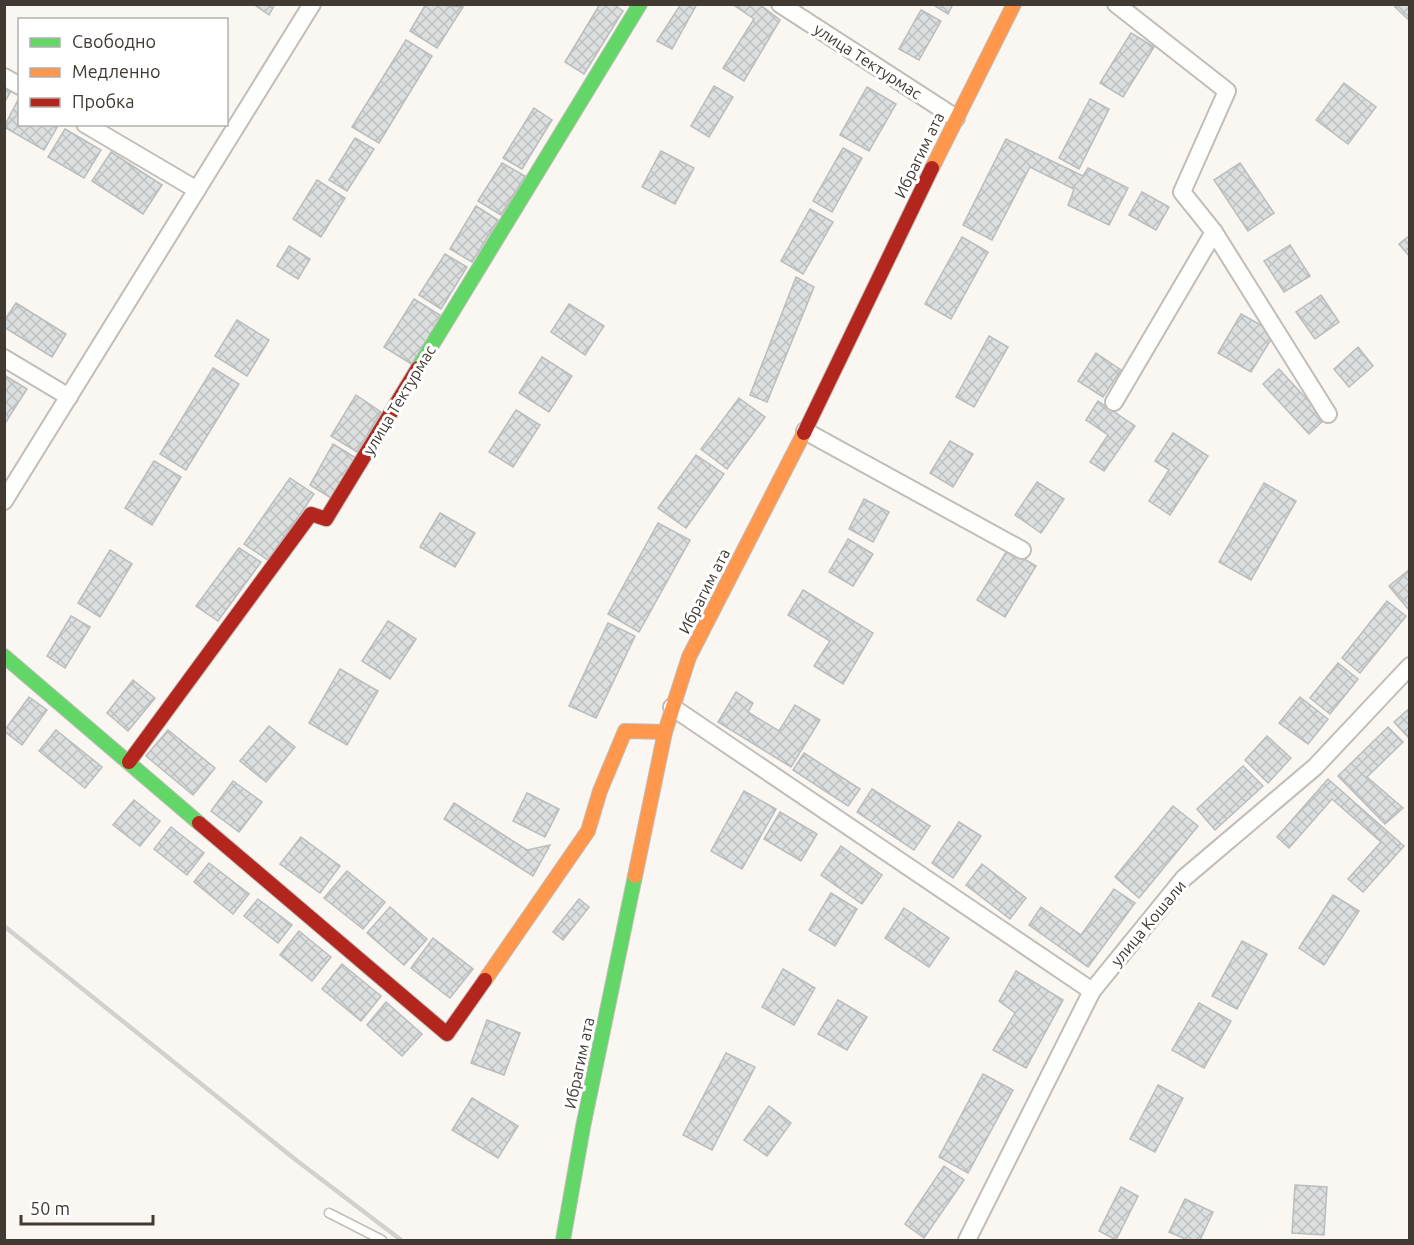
<svg xmlns="http://www.w3.org/2000/svg" width="1414" height="1245" viewBox="0 0 1414 1245" font-family="Ubuntu,sans-serif">
<style>
.building{fill:url(#building-cross-hatch);stroke:#babdbd;stroke-width:1.5}
.lines{fill:none;stroke-linecap:round;stroke-linejoin:round}
.lane-casing{stroke:#c1bdb8;stroke-width:11}
.street-casing{stroke:#c1bdb8;stroke-width:20}
.fast-casing{stroke:#c1bdb8;stroke-width:16}
.slow-casing{stroke:#c1bdb8;stroke-width:16}
.jam-casing{stroke:#c1bdb8;stroke-width:16}
.lane{stroke:#fefefd;stroke-width:8}
.street{stroke:#fefefd;stroke-width:16}
.fast{stroke:#63d668;stroke-width:14}
.slow{stroke:#ff974d;stroke-width:14}
.jam{stroke:#b3261e;stroke-width:14}
.rail{stroke:#d3d1d0;stroke-width:4.5}
.labels{text-anchor:middle;stroke-width:6;stroke-linejoin:round;paint-order:stroke}
.street-label{font-size:16px;fill:#403a32;stroke:#fff}
</style>
<defs>
<pattern id="building-cross-hatch" width="8" height="8" patternUnits="userSpaceOnUse" patternTransform="scale(1.5)"><rect width="8" height="8" fill="#dcdfdf"/><path d="M0 0l8 8M0 8l8-8" fill="none" stroke="#bec0c0"/></pattern>
</defs>
<rect width="100%" height="100%" fill="#faf6f2"/>
<g class="building">
<polygon points="253,4 275,4 269,15"/>
<polygon points="426,4 463,7 437,48 410,31"/>
<polygon points="600,4 613,4 623,11 584,74 565,62"/>
<polygon points="681,4 697,4 672,49 657,41"/>
<polygon points="732,4 759,4 780,20 744,81 723,68 754,19"/>
<polygon points="932,4 953,4 948,14"/>
<polygon points="1398,4 1410,4 1410,21 1395,7"/>
<polygon points="921,10 941,21 919,60 899,49"/>
<polygon points="1131,33 1154,47 1123,97 1100,83"/>
<polygon points="406,40 432,56 379,143 352,127"/>
<polygon points="1344,83 1376,107 1348,144 1316,120"/>
<polygon points="714,86 733,97 709,137 691,126"/>
<polygon points="4,87 11,91 4,103"/>
<polygon points="867,87 896,104 869,151 840,135"/>
<polygon points="19,98 20,124 59,124 44,150 4,127"/>
<polygon points="1090,99 1109,109 1079,169 1059,158"/>
<polygon points="534,108 552,120 522,169 503,158"/>
<polygon points="65,129 101,150 84,178 48,157"/>
<polygon points="355,138 374,149 347,191 329,180"/>
<polygon points="1006,139 1083,176 1088,168 1128,188 1109,225 1068,205 1074,189 1030,167 992,240 963,225"/>
<polygon points="843,148 862,158 832,212 813,201"/>
<polygon points="661,151 694,168 675,204 642,187"/>
<polygon points="111,152 162,185 143,214 92,181"/>
<polygon points="502,163 525,176 501,215 478,201"/>
<polygon points="1240,163 1274,213 1248,231 1214,180"/>
<polygon points="317,180 345,198 321,237 293,219"/>
<polygon points="1142,192 1169,207 1156,230 1129,215"/>
<polygon points="476,206 498,220 472,262 450,249"/>
<polygon points="810,209 833,222 803,274 781,261"/>
<polygon points="1410,235 1410,257 1399,244"/>
<polygon points="962,237 988,252 951,319 925,304"/>
<polygon points="1290,245 1310,276 1284,292 1264,261"/>
<polygon points="289,246 310,259 298,279 277,266"/>
<polygon points="445,254 467,267 441,309 419,295"/>
<polygon points="796,277 814,287 767,402 750,395"/>
<polygon points="1321,295 1339,322 1315,339 1296,312"/>
<polygon points="414,299 443,317 413,365 384,347"/>
<polygon points="16,303 66,334 52,357 4,327 4,321"/>
<polygon points="569,304 604,326 585,355 551,332"/>
<polygon points="1241,314 1275,333 1251,372 1218,353"/>
<polygon points="237,320 269,340 247,376 215,356"/>
<polygon points="989,336 1008,347 974,407 956,397"/>
<polygon points="1358,347 1373,366 1349,387 1334,369"/>
<polygon points="1096,353 1121,370 1103,397 1078,381"/>
<polygon points="542,357 572,376 549,412 519,393"/>
<polygon points="213,368 239,384 186,470 160,454"/>
<polygon points="1279,369 1325,419 1309,434 1263,384"/>
<polygon points="4,375 27,389 4,425"/>
<polygon points="356,395 381,412 357,452 331,436"/>
<polygon points="739,398 765,417 727,469 701,449"/>
<polygon points="1098,401 1135,426 1104,471 1090,462 1108,435 1086,420"/>
<polygon points="516,410 540,425 513,467 489,452"/>
<polygon points="1173,433 1208,456 1170,515 1149,501 1169,470 1155,461"/>
<polygon points="950,441 973,454 953,487 930,473"/>
<polygon points="333,444 356,458 331,498 310,485"/>
<polygon points="696,455 724,474 686,528 658,508"/>
<polygon points="154,461 181,477 152,525 125,508"/>
<polygon points="290,478 314,494 268,560 244,544"/>
<polygon points="1037,482 1064,499 1041,533 1015,515"/>
<polygon points="1264,483 1296,501 1251,580 1219,562"/>
<polygon points="864,499 889,512 873,542 849,529"/>
<polygon points="440,513 475,533 455,567 420,547"/>
<polygon points="658,523 690,540 639,632 608,614"/>
<polygon points="848,539 873,554 853,586 829,572"/>
<polygon points="239,548 261,562 218,621 196,606"/>
<polygon points="1008,549 1036,566 1005,617 977,600"/>
<polygon points="110,550 132,564 100,617 78,603"/>
<polygon points="1410,569 1410,610 1409,610 1389,586"/>
<polygon points="803,590 873,633 843,684 814,666 830,641 788,615"/>
<polygon points="1387,601 1406,616 1360,673 1342,658"/>
<polygon points="71,616 90,627 65,668 47,656"/>
<polygon points="388,621 416,639 390,679 362,661"/>
<polygon points="608,623 635,636 596,718 569,706"/>
<polygon points="1338,663 1358,679 1330,714 1310,698"/>
<polygon points="340,669 378,691 347,745 309,723"/>
<polygon points="133,680 155,698 128,731 107,713"/>
<polygon points="736,692 753,703 748,712 779,731 795,705 820,720 791,767 718,722"/>
<polygon points="29,697 47,710 22,745 4,731"/>
<polygon points="1300,697 1328,719 1308,744 1279,723"/>
<polygon points="1410,708 1410,739 1394,722"/>
<polygon points="269,726 295,747 266,782 240,761"/>
<polygon points="1388,727 1403,742 1367,777 1403,808 1385,824 1338,776"/>
<polygon points="56,730 102,767 85,788 39,751"/>
<polygon points="168,730 215,768 193,795 146,756"/>
<polygon points="1267,736 1291,758 1268,783 1245,760"/>
<polygon points="804,753 860,789 848,806 793,770"/>
<polygon points="1243,766 1263,786 1215,830 1197,809"/>
<polygon points="1328,779 1404,846 1363,892 1348,879 1381,842 1332,799 1289,848 1277,837"/>
<polygon points="233,781 262,802 239,832 211,811"/>
<polygon points="872,789 930,826 914,850 857,812"/>
<polygon points="744,791 776,809 742,869 711,851"/>
<polygon points="527,793 559,809 545,837 513,821"/>
<polygon points="134,800 160,821 140,846 113,825"/>
<polygon points="454,803 527,850 550,845 533,876 444,819"/>
<polygon points="1173,806 1198,826 1139,898 1115,877"/>
<polygon points="780,812 817,834 801,861 764,839"/>
<polygon points="959,822 981,836 953,878 932,863"/>
<polygon points="171,827 204,853 187,875 154,849"/>
<polygon points="301,837 340,866 320,893 280,864"/>
<polygon points="841,846 882,875 862,904 821,875"/>
<polygon points="209,863 249,894 233,914 194,882"/>
<polygon points="982,864 1026,898 1010,919 966,885"/>
<polygon points="347,871 385,902 363,929 324,898"/>
<polygon points="1114,889 1135,903 1088,967 1029,925 1041,907 1081,935"/>
<polygon points="831,893 857,909 835,946 809,930"/>
<polygon points="1333,895 1359,911 1324,965 1299,948"/>
<polygon points="258,899 292,925 278,943 244,916"/>
<polygon points="579,899 589,907 563,940 553,932"/>
<polygon points="390,907 427,939 404,965 367,933"/>
<polygon points="904,908 949,938 929,967 885,938"/>
<polygon points="299,931 331,957 312,981 280,955"/>
<polygon points="433,938 473,969 450,998 411,968"/>
<polygon points="1242,941 1267,954 1237,1009 1212,996"/>
<polygon points="342,964 381,996 361,1021 322,989"/>
<polygon points="783,969 815,988 794,1025 762,1007"/>
<polygon points="1016,971 1063,1000 1026,1068 993,1050 1015,1013 999,1001"/>
<polygon points="838,1000 867,1017 847,1050 818,1034"/>
<polygon points="386,1002 422,1034 402,1056 367,1025"/>
<polygon points="1199,1003 1231,1021 1204,1068 1172,1050"/>
<polygon points="487,1020 520,1033 504,1075 471,1063"/>
<polygon points="726,1053 755,1067 712,1150 683,1135"/>
<polygon points="983,1074 1013,1090 968,1173 939,1157"/>
<polygon points="1158,1085 1183,1098 1155,1152 1130,1139"/>
<polygon points="472,1098 518,1126 498,1158 452,1130"/>
<polygon points="769,1106 791,1123 767,1156 744,1140"/>
<polygon points="944,1166 964,1180 924,1238 905,1224"/>
<polygon points="1295,1185 1327,1187 1324,1235 1292,1233"/>
<polygon points="1121,1187 1138,1196 1116,1240 1099,1231"/>
<polygon points="1185,1199 1213,1212 1200,1240 1188,1240 1169,1232"/>
</g>
<g class="lines">
<defs>
<polyline id="lane" points="329,1213 382,1240"/>
<g id="street">
<polyline points="780,4 956,118"/>
<polyline points="4,77 20,86"/>
<polyline points="85,124 197,190"/>
<polyline points="1214,232 1328,414"/>
<polyline points="4,358 69,397"/>
<polyline points="1114,402 1214,232 1182,192 1227,91 1116,4"/>
<polyline points="805,431 1022,550"/>
<polyline points="4,501 312,4"/>
<polyline points="672,707 1092,991"/>
<polyline points="967,1240 1092,991 1184,878 1315,767 1410,666"/>
</g>
<g id="fast">
<polyline points="418,368 640,4"/>
<polyline points="4,656 199,823"/>
<polyline points="563,1240 583,1127 635,876"/>
</g>
<g id="slow">
<polyline points="932,168 1014,4"/>
<polyline points="635,876 665,732 689,657 804,433"/>
<polyline points="485,980 588,831 600,791 625,731 665,732"/>
</g>
<g id="jam">
<polyline points="804,433 932,168"/>
<polyline points="129,762 311,514 326,519 418,368"/>
<polyline points="199,823 447,1034 485,980"/>
</g>
</defs>
<use href="#lane" class="lane-casing"/>
<use href="#street" class="street-casing"/>
<use href="#fast" class="fast-casing"/>
<use href="#slow" class="slow-casing"/>
<use href="#jam" class="jam-casing"/>
<use href="#lane" class="lane"/>
<use href="#street" class="street"/>
<use href="#fast" class="fast"/>
<use href="#slow" class="slow"/>
<use href="#jam" class="jam"/>
<polyline class="rail" points="4,926 296,1160 401,1240"/>
</g>
<g class="labels">
<g class="street-label">
<text transform="translate(868 61) rotate(33)" y="6">улица Тектурмас</text>
<text transform="translate(919 155) rotate(-64)" y="6">Ибрагим ата</text>
<text transform="translate(399 400) rotate(-59)" y="6">улица Тектурмас</text>
<text transform="translate(704 591) rotate(-63)" y="6">Ибрагим ата</text>
<text transform="translate(1148 923) rotate(-50)" y="6">улица Кошали</text>
<text transform="translate(579 1063) rotate(-78)" y="6">Ибрагим ата</text>
</g>
</g>
<rect width="1414" height="1245" fill="none" stroke="#403a32" stroke-width="12"/>
<rect x="18" y="18" width="210" height="108" fill="#ffffff" stroke="#b3b0ad" stroke-width="1.5"/>
<rect x="30" y="38" width="30" height="9" fill="#63d668" stroke="#b3b0ad" stroke-width="1.5"/>
<text x="72" y="48" font-size="18" fill="#403a32">Свободно</text>
<rect x="30" y="68" width="30" height="9" fill="#ff974d" stroke="#b3b0ad" stroke-width="1.5"/>
<text x="72" y="78" font-size="18" fill="#403a32">Медленно</text>
<rect x="30" y="98" width="30" height="9" fill="#b3261e" stroke="#b3b0ad" stroke-width="1.5"/>
<text x="72" y="108" font-size="18" fill="#403a32">Пробка</text>
<path d="M21 1215v9h132v-9" fill="none" stroke="#403a32" stroke-width="3"/>
<text x="30" y="1215" font-size="18" fill="#403a32" stroke="#ffffff" stroke-width="4.5" paint-order="stroke">50 m</text>
</svg>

:::::

* [Activity]
Copy each line of the records above that carries the word "building".

* [Solution to the problem]
.building{fill:url(#building-cross-hatch);stroke:#babdbd;stroke-width:1.5}
<pattern id="building-cross-hatch" width="8" height="8" patternUnits="userSpaceOnUse" patternTransform="scale(1.5)"><rect width="8" height="8" fill="#dcdfdf"/><path d="M0 0l8 8M0 8l8-8" fill="none" stroke="#bec0c0"/></pattern>
<g class="building">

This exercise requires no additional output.